74 — Learning deep features for source color laser printer identification based on cascaded learning

Kim et al (1711.00207)

Read on 03 November 2017
#print  #forensics  #neural-network  #CNN  #GAN 

Laser printers are used for a variety of commercial tasks, and forgeries printed using laser printers are quite common due to their high speed and quality of output. The ink drums of different printers are often very slightly different: This is a result of the manufacturer, the software used to mix colors, and other factors.

The authors first present a “reversal” algorithm that takes a RGB image and separates it into CMYK ink channels. This is an important step because these separate channels used by a printer are not the same as the digital light channels used by the image storage format to store the scanned image.

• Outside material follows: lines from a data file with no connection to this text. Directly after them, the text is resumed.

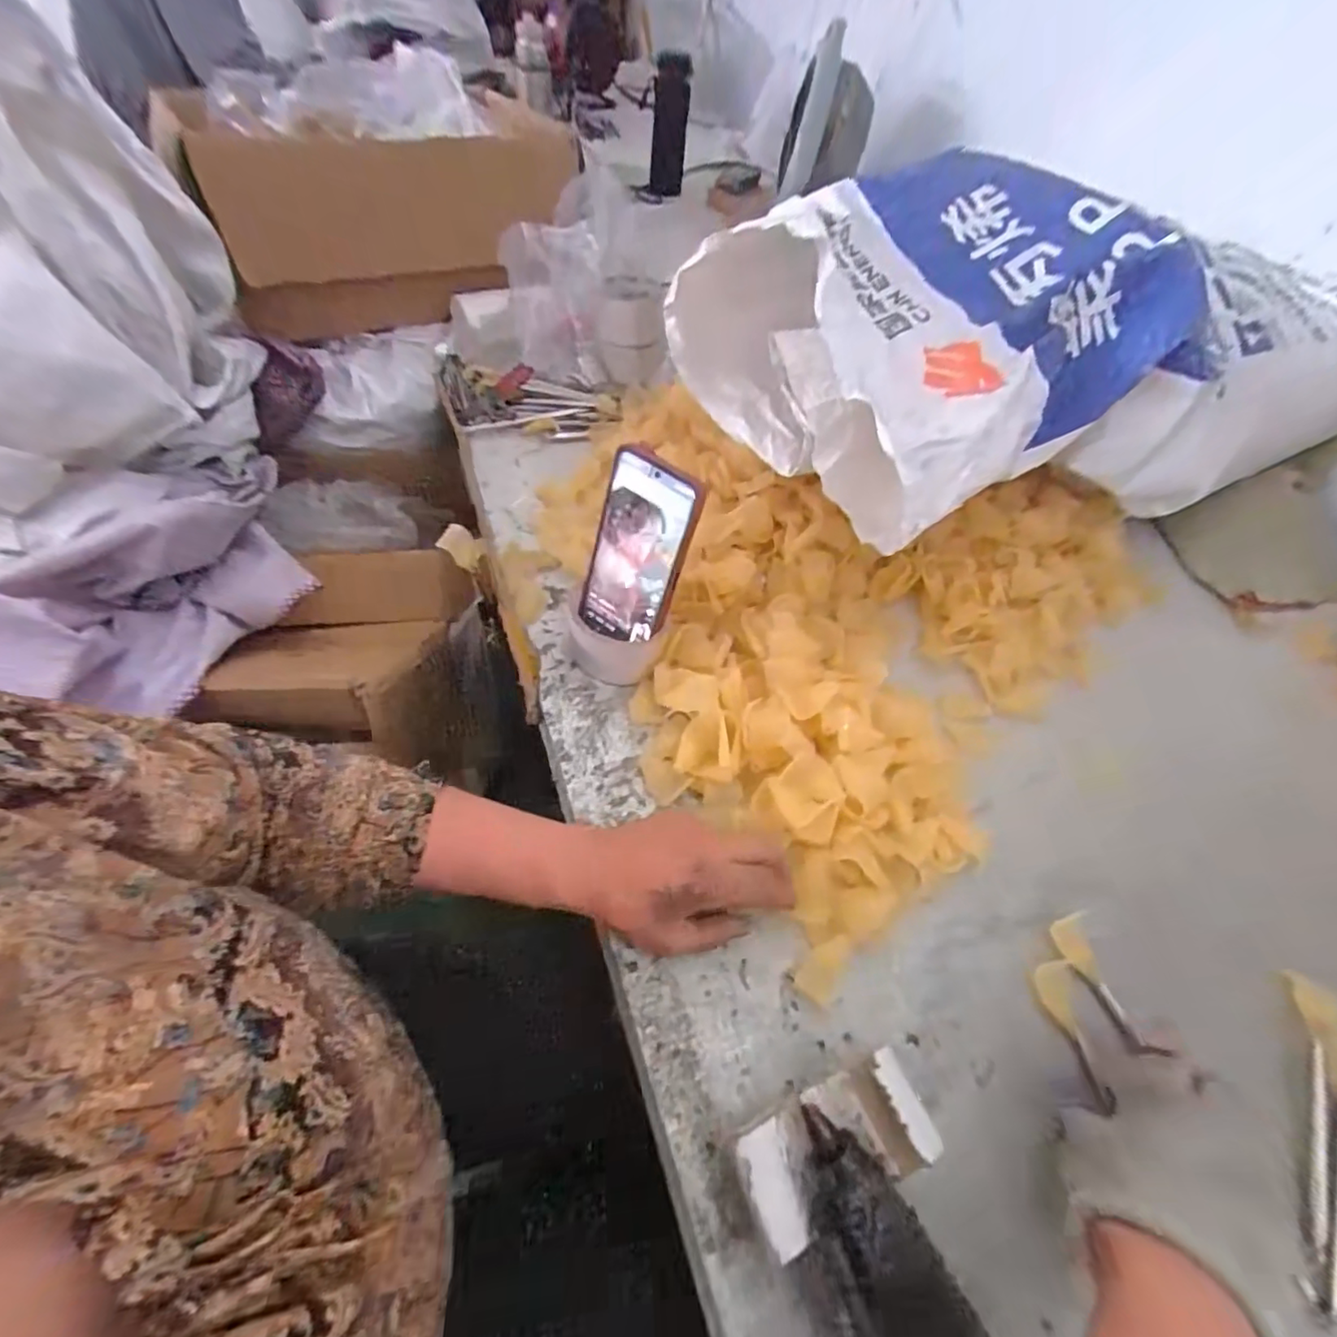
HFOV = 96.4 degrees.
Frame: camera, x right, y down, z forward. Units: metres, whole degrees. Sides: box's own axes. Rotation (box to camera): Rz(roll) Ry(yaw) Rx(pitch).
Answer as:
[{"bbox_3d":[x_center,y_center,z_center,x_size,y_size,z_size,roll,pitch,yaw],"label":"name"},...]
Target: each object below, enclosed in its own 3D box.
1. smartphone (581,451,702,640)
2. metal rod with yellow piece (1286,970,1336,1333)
[{"bbox_3d":[-0.025,-0.083,0.457,0.072,0.154,0.007,35,39,17],"label":"smartphone"},{"bbox_3d":[0.388,0.271,0.350,0.037,0.030,0.181,28,53,13],"label":"metal rod with yellow piece"}]

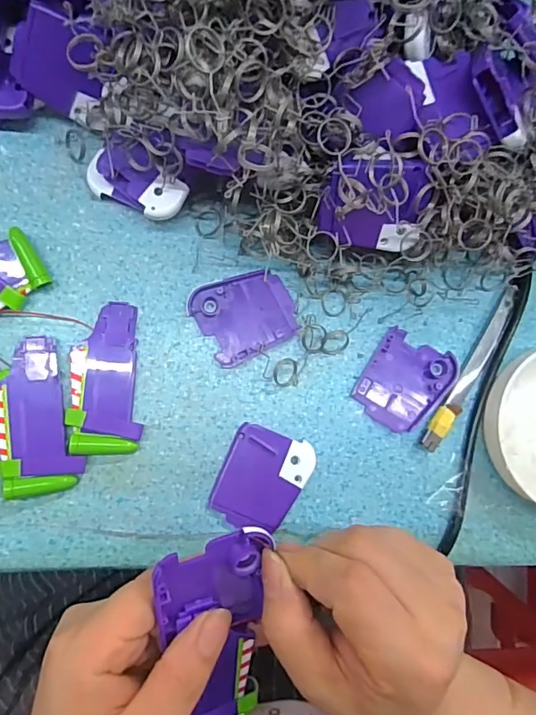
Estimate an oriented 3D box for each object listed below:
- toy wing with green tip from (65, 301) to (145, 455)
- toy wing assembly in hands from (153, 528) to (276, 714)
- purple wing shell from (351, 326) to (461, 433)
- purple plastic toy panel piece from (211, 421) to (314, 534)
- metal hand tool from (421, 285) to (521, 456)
[{"bbox_3d":[-0.098,0.012,0.303,0.039,0.011,0.089,0,85,-7],"label":"toy wing with green tip"},{"bbox_3d":[-0.025,0.131,0.233,0.044,0.020,0.117,-2,114,-8],"label":"toy wing assembly in hands"},{"bbox_3d":[0.089,0.017,0.329,0.052,0.010,0.061,32,81,-3],"label":"purple wing shell"},{"bbox_3d":[-0.003,0.076,0.313,0.052,0.008,0.059,21,82,-5],"label":"purple plastic toy panel piece"},{"bbox_3d":[0.136,0.006,0.331,0.014,0.010,0.124,35,81,-3],"label":"metal hand tool"}]

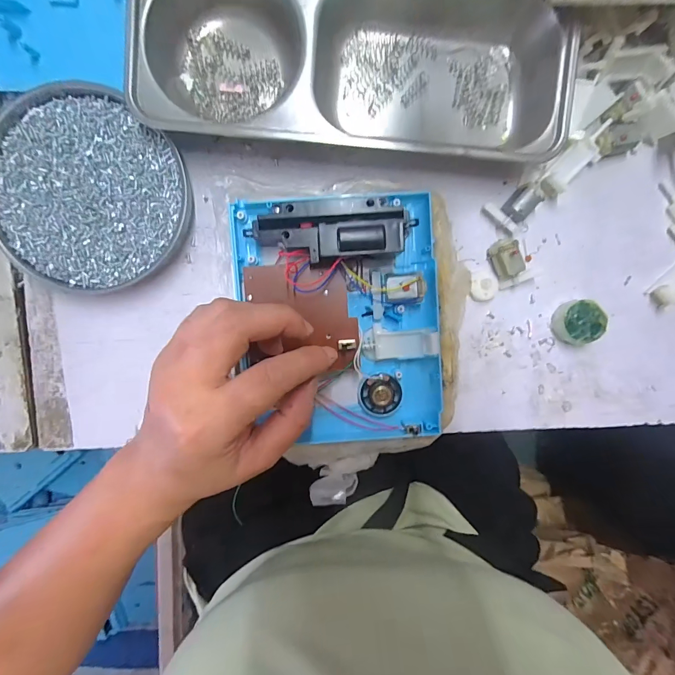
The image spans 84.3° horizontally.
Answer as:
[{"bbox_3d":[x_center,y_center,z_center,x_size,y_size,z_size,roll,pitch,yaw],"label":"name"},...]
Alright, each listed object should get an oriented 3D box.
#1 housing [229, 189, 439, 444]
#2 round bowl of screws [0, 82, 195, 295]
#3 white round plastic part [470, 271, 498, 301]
[{"bbox_3d":[0.005,-0.008,0.244,0.134,0.039,0.168,-5,97,0],"label":"housing"},{"bbox_3d":[-0.175,-0.100,0.264,0.134,0.017,0.130,0,97,-1],"label":"round bowl of screws"},{"bbox_3d":[0.113,-0.039,0.286,0.021,0.004,0.022,0,97,-1],"label":"white round plastic part"}]

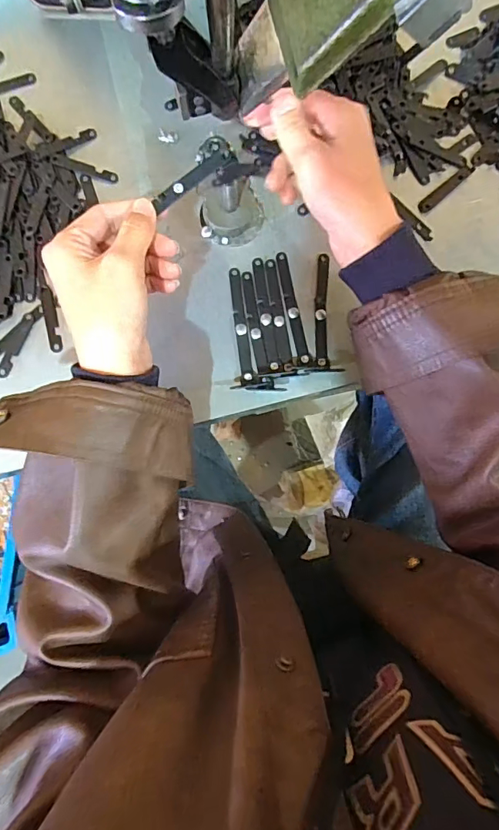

Once this discomposition is complete, the authors use a novel CNN architecture to classify the zoomed and scanned picture based on its most likely source printer, from a small population of printers used in the experiments.

From these trials, the authors were able to achieve over 90% accuracy in predicting which printer printed a document or photograph, which is dramatically higher than their listed competitive algorithms.

The authors note, however, that this classifier fails to identify when the target printer cannot be found in the population of known printers; because the paper only uses eight printers as options, I think that the algorithm’s identification accuracy might suffer when introduced to a larger range of printers (since the latent feature space will grow denser).